Set task
Rewrite the records between the lines holding "collector number: 5/6185" and "name author: A. St.-Hil. & Naudin", inclusive, substituting "site" for every "locality" and changing nothing else.

Task material
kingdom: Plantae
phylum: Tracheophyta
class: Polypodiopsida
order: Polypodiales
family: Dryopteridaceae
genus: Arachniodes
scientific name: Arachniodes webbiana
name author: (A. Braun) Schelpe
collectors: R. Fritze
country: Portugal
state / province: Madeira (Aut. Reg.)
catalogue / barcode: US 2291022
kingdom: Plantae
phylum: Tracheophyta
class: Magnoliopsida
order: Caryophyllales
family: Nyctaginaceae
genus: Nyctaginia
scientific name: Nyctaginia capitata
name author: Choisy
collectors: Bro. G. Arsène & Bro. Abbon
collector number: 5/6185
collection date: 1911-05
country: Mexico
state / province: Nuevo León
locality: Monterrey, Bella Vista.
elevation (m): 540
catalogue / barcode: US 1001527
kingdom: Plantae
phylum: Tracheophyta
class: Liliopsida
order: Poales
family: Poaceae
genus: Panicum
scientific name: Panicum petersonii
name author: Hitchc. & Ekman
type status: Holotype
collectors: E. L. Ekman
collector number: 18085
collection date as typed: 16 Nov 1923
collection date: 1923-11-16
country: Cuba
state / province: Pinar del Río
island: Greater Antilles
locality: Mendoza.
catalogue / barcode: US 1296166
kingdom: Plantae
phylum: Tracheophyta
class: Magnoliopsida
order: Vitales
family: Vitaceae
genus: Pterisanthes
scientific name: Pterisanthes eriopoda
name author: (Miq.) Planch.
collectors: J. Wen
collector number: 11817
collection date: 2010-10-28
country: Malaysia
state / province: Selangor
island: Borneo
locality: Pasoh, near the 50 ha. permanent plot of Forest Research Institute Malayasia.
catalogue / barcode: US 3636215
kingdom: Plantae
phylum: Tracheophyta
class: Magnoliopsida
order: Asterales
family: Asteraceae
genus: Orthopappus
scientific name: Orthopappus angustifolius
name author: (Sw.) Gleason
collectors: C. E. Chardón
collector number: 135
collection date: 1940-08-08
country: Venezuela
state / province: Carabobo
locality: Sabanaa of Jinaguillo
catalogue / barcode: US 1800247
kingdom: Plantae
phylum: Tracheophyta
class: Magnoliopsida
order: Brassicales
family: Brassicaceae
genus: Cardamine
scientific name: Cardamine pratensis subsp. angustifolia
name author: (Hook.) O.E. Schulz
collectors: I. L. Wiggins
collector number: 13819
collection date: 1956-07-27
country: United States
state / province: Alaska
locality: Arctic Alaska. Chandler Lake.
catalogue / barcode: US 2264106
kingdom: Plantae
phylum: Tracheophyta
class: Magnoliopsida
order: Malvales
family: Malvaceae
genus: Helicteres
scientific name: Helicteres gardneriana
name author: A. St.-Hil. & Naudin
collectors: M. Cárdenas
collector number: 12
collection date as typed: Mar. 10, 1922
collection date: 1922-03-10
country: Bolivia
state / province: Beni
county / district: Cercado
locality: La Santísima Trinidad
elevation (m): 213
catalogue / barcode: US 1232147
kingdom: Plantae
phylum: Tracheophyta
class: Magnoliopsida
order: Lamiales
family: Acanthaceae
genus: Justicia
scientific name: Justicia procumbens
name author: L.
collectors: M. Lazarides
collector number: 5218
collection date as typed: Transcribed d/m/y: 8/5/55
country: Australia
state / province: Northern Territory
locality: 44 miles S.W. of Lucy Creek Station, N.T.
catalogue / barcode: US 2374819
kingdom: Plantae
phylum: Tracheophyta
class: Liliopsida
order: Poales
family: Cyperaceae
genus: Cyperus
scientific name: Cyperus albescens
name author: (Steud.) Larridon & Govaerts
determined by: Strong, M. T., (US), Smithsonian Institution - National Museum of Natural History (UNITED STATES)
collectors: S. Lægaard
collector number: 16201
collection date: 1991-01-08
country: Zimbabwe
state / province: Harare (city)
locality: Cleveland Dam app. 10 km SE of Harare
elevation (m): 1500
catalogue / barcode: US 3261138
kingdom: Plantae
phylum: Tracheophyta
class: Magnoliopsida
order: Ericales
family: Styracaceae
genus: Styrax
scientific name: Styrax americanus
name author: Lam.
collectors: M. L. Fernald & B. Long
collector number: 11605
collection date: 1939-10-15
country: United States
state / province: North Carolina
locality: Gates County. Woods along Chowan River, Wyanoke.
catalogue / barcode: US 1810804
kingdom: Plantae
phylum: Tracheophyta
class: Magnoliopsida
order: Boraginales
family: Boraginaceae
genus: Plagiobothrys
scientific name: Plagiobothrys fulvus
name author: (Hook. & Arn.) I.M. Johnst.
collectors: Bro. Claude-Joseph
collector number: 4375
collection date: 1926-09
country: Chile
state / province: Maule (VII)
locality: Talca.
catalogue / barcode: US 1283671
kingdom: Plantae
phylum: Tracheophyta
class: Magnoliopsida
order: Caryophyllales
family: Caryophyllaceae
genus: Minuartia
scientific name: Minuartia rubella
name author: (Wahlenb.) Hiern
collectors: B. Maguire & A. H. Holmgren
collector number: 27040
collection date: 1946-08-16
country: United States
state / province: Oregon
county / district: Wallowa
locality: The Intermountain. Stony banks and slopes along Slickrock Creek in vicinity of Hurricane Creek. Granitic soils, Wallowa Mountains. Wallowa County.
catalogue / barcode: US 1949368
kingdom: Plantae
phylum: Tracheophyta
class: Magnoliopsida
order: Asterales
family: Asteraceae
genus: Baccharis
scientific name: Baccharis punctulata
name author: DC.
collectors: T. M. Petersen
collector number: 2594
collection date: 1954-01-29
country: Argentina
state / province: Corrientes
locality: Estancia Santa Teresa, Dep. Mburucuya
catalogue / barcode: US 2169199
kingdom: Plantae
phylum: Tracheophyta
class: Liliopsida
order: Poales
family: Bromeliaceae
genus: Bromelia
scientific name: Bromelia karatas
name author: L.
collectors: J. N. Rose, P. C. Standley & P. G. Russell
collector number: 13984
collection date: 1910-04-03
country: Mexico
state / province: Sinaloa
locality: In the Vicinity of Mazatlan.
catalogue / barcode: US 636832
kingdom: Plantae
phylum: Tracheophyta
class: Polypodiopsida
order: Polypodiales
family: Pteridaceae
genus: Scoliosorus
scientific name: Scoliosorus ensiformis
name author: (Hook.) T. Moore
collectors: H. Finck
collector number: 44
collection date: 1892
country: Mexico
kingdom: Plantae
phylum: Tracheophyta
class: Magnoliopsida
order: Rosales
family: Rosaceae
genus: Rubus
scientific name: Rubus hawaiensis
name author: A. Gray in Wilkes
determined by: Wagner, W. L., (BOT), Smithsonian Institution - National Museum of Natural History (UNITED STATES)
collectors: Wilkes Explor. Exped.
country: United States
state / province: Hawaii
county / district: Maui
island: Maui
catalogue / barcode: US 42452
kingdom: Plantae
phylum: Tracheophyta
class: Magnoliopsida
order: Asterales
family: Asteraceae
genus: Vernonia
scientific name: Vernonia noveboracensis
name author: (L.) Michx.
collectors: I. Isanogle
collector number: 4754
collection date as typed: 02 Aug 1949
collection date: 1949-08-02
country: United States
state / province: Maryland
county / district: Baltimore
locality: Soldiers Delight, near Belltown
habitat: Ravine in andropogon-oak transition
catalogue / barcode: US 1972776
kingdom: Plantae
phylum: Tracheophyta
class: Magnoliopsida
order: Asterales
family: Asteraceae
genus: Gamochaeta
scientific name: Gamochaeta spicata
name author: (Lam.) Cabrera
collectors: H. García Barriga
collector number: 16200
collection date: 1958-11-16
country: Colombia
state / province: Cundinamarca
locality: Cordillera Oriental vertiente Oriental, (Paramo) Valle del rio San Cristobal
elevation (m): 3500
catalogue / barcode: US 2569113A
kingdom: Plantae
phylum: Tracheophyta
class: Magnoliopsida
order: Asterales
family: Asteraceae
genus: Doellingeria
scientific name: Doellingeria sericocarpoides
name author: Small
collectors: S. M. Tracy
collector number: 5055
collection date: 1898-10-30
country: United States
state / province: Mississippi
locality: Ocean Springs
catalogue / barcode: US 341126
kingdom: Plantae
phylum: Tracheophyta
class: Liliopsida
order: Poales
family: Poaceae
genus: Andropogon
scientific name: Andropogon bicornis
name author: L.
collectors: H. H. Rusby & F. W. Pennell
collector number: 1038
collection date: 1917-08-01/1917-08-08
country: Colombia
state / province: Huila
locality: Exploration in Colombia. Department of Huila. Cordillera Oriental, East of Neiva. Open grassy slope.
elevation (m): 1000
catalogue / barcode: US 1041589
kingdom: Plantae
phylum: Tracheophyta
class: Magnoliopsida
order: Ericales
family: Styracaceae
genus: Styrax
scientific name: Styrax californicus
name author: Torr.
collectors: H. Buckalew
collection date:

Exercise answer
collector number: 5/6185
collection date: 1911-05
country: Mexico
state / province: Nuevo León
site: Monterrey, Bella Vista.
elevation (m): 540
catalogue / barcode: US 1001527
kingdom: Plantae
phylum: Tracheophyta
class: Liliopsida
order: Poales
family: Poaceae
genus: Panicum
scientific name: Panicum petersonii
name author: Hitchc. & Ekman
type status: Holotype
collectors: E. L. Ekman
collector number: 18085
collection date as typed: 16 Nov 1923
collection date: 1923-11-16
country: Cuba
state / province: Pinar del Río
island: Greater Antilles
site: Mendoza.
catalogue / barcode: US 1296166
kingdom: Plantae
phylum: Tracheophyta
class: Magnoliopsida
order: Vitales
family: Vitaceae
genus: Pterisanthes
scientific name: Pterisanthes eriopoda
name author: (Miq.) Planch.
collectors: J. Wen
collector number: 11817
collection date: 2010-10-28
country: Malaysia
state / province: Selangor
island: Borneo
site: Pasoh, near the 50 ha. permanent plot of Forest Research Institute Malayasia.
catalogue / barcode: US 3636215
kingdom: Plantae
phylum: Tracheophyta
class: Magnoliopsida
order: Asterales
family: Asteraceae
genus: Orthopappus
scientific name: Orthopappus angustifolius
name author: (Sw.) Gleason
collectors: C. E. Chardón
collector number: 135
collection date: 1940-08-08
country: Venezuela
state / province: Carabobo
site: Sabanaa of Jinaguillo
catalogue / barcode: US 1800247
kingdom: Plantae
phylum: Tracheophyta
class: Magnoliopsida
order: Brassicales
family: Brassicaceae
genus: Cardamine
scientific name: Cardamine pratensis subsp. angustifolia
name author: (Hook.) O.E. Schulz
collectors: I. L. Wiggins
collector number: 13819
collection date: 1956-07-27
country: United States
state / province: Alaska
site: Arctic Alaska. Chandler Lake.
catalogue / barcode: US 2264106
kingdom: Plantae
phylum: Tracheophyta
class: Magnoliopsida
order: Malvales
family: Malvaceae
genus: Helicteres
scientific name: Helicteres gardneriana
name author: A. St.-Hil. & Naudin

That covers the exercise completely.